Suburban Block Layout

Future Enhancements

Dynamic PCG Workflow

- Streamlined PCG Attachment: The PCG attachment and tagging process can be streamlined to be more robust and automated, such as by including only useful tag filters or attaching PCG components automatically.

- Diverse Landscape: Each landscape can be populated with a wider range of vegetation, crops, and ground features.

- PCG connection to the environment: Road realism can be enhanced with grass on the side; and each landscape area can be designed to blend smoothly into the next or into the road

Suburban house Rule Package

- Corner Lot Handling: The current CGA rule for suburban houses does not support lots located at street corners, where there are multiple street-facing edges.

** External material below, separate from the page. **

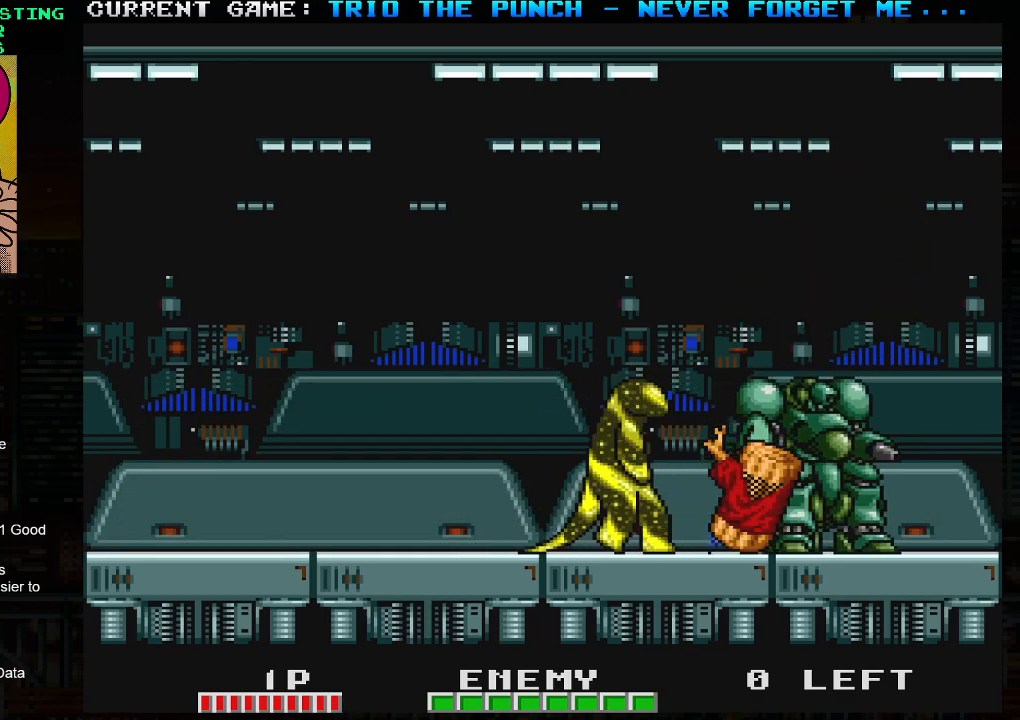
{"buttons": [], "left_stick": "center", "events": []}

At a corner lot, houses typically have sidewalks wrapping around the corner and are set farther back from the street, often with added fences or plantings.

- Expanded House Shapes: Additional house shapes with diverse door generation and placement can be modeled to avoid repetiton and improve realism.

Powerline Rule Package

Continuous powerline generation at CROSSING/JOINT: At these nodes, the rule should switch to using an intersection pole. For diagonal nodes, the orientation of the pole and the stretching of the wires should be dynamically encoded to close any gaps between the wire and the pole.